RELATED TECHNOLOGIES

A-life is just one of the advanced computing technologies designed to bring added intelligence to computing – two other are neural networks and intelligent agents. Neural networks are made up of a mesh of neuronodes linked by a web of wires and are designed to mimic the function of the human brain. Unlike a-life, neural networks do not ‘evolve’ over time, their essential structure is set but they do allow companies to develop systems which can ‘learn by experience’. When an input is sent to the neural system, the computer produces an output which a human expert says is right, wrong or partly correct.
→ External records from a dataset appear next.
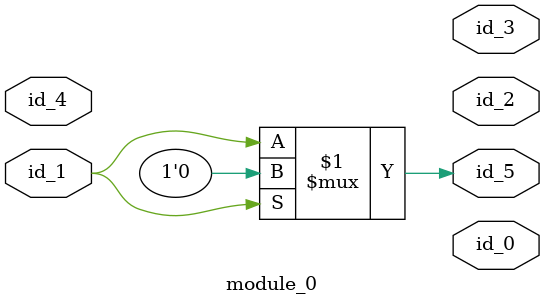
<source format=v>
`timescale 1ps / 1ps
module module_0 (
    output id_0,
    input  id_1,
    output id_2,
    output id_3,
    input  id_4,
    output id_5
);
  assign id_5 = id_1 ? 1'd0 : id_1;
endmodule

</source>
If an output is deemed correct, the network lowers the resistance on the correct neural pathway so it will produce the same result from the same input next time. Commercial use of neural networks has been limited. Although it was first developed more than 30 years ago, and 70% of the largest companies are believed to be piloting the technology, few proven applications exist. Intelligent agents, however, are being widely deployed,- particularly in conjunction with the World Wide Web. What constitutes an agent is a point of considerable debate but, primarily, it is a piece of software that acts semi-autonomously on behalf of a user and does so with reference to a knowledge or rule base. For example, users can harness agents to track news events across the Internet – the user sets some initial parameters and the agent, through repetitive experience, refines those rules to provide the most relevant information possible. Most a-life programs have intelligent agents at their core, performing tasks and learning from responses. The aim is, through a continual process of evolution, to produce a race of ‘super agents’.